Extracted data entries
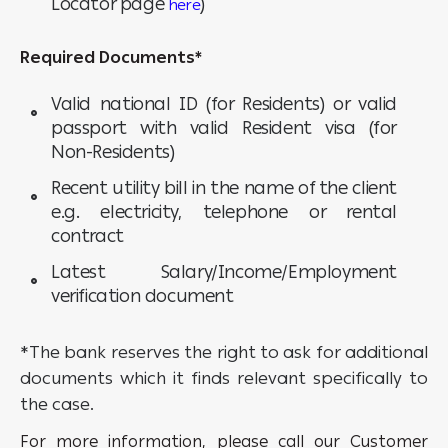
Locator page
)
here
Required Documents*
Valid national ID (for Residents) or valid
passport with valid Resident visa (for
Non-Residents)
Recent utility bill in the name of the client
e.g. electricity, telephone or rental
contract
Latest Salary/Income/Employment
verification document
*The bank reserves the right to ask for additional
documents which it finds relevant specifically to
the case.
For more information, please call our Customer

Exercise aim | Could you retype every line above exactly as it appears, skipping the pictures?

Your response |
Locator page
)
here
Required Documents*
Valid national ID (for Residents) or valid
passport with valid Resident visa (for
Non-Residents)
Recent utility bill in the name of the client
e.g. electricity, telephone or rental
contract
Latest Salary/Income/Employment
verification document
*The bank reserves the right to ask for additional
documents which it finds relevant specifically to
the case.
For more information, please call our Customer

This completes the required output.